In the end, some of the best movies of the year won’t show up in theaters at all, a fact of life that is forcing critics’ groups to reconsider what they call a “movie” and awards shows to frantically rethink how and what they celebrate. While the Oscars have been postponed to April 2021 and will consider streaming titles eligible for nomination, there have been some calls to cancel the show entirely — a premise that assumes a season without the major studios is the same as a season without cinema.
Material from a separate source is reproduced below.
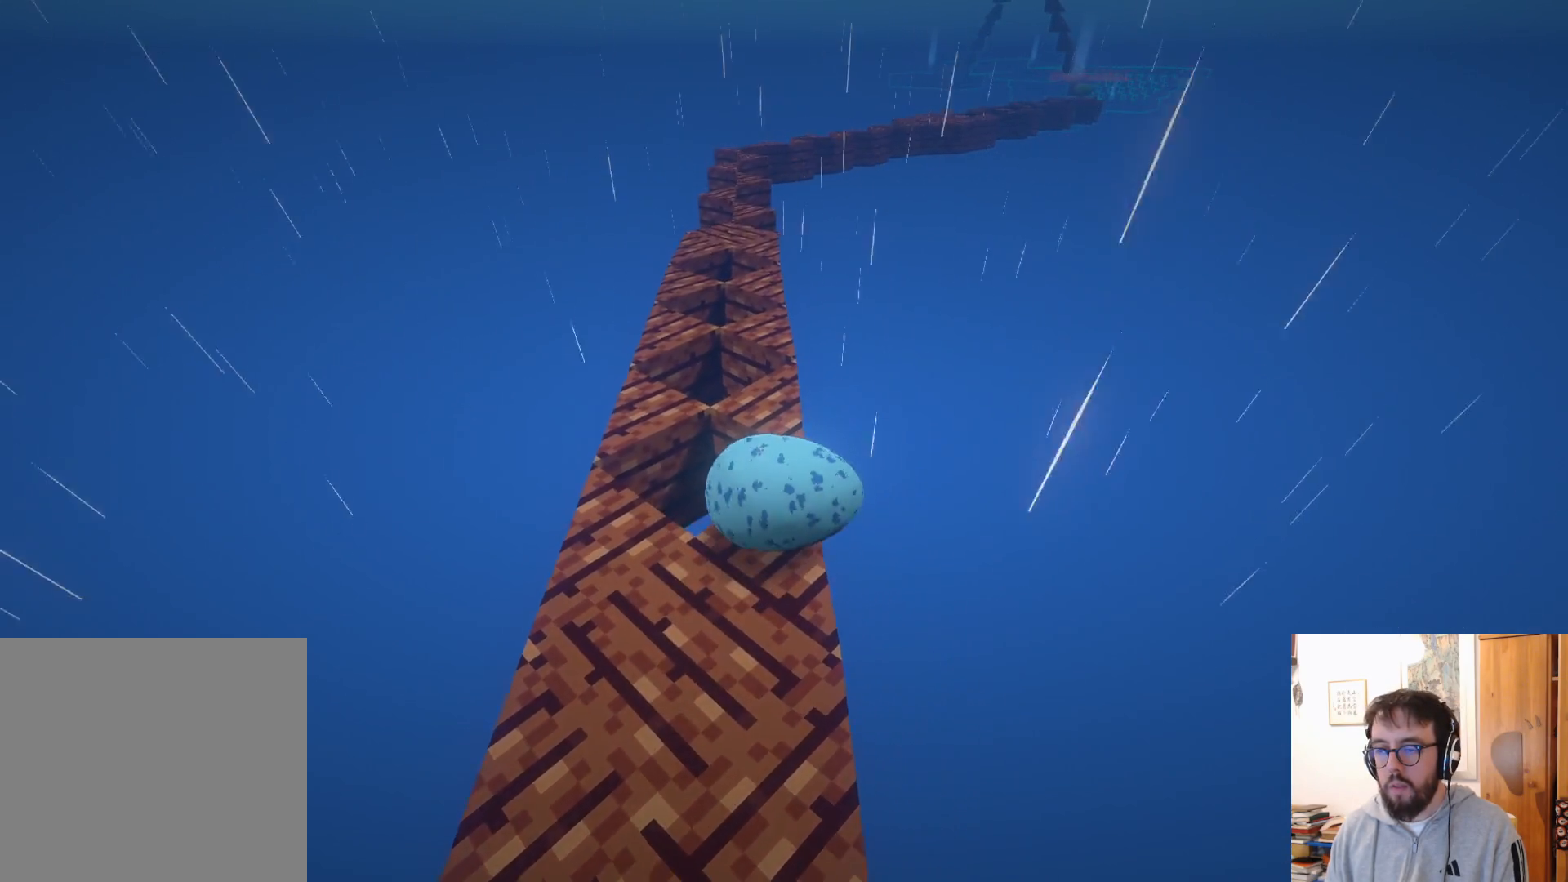
{"dt_ms": 500, "buttons": [], "left_stick": "up-left", "right_stick": "center", "events": [[100, "left_stick", "up"], [267, "left_stick", "up-left"]]}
That’s absurd, and the best way to deep-six it is to look at some of the films coming out in the next few months, in theaters or directly to the streaming market. There are big stars: Tom Hanks as a Civil War veteran crossing the country in “News of the World,” and Anthony Hopkins giving a brilliant late-life performance as a man succumbing to dementia in “The Father.” There are adaptations of big books: Ron Howard’s “Hillbilly Elegy,” starring Amy Adams, on Netflix. There are documentaries about intriguing people dead and alive: “Belushi” (as in John) on Showtime and “I Am Greta” (as in Thunberg) on Hulu. There’s even a lone superhero movie: “Wonder Woman 1984,” starring Gal Gadot, was originally slated for a summer release and will now hit theaters Christmas Day. It’s the one big-studio franchise blockbuster still holding onto 2020 by its fingernails.
Without the majors sucking up all the air, three of the better new movies of the year may find a deservedly wider audience. “Promising Young Woman” is a hell-raiser of a drama about a woman wreaking vengeance on date rape-minded men; star Carey Mulligan is phenomenal in the lead and writer-director Emerald Fennell is one to watch. Oscar winner Regina King makes her directing debut with “One Night in Miami,” which puts a young Cassius Clay (Eli Goree), Malcolm X (Kingsley Ben-Adir), Sam Cooke (Leslie Odom Jr.), and football star Jim Brown (Aldis Hodge) in the same hotel room for a night of soul-baring. And there’s the above-mentioned “Nomadland,” featuring McDormand as a factory worker’s widow cast off from the American Dream and living the van life across a hardscrabble western landscape.
In case you hadn’t noticed, all three of these movies are directed by women and two center on them. Maybe there’s something to be said for a year without blockbusters, after all.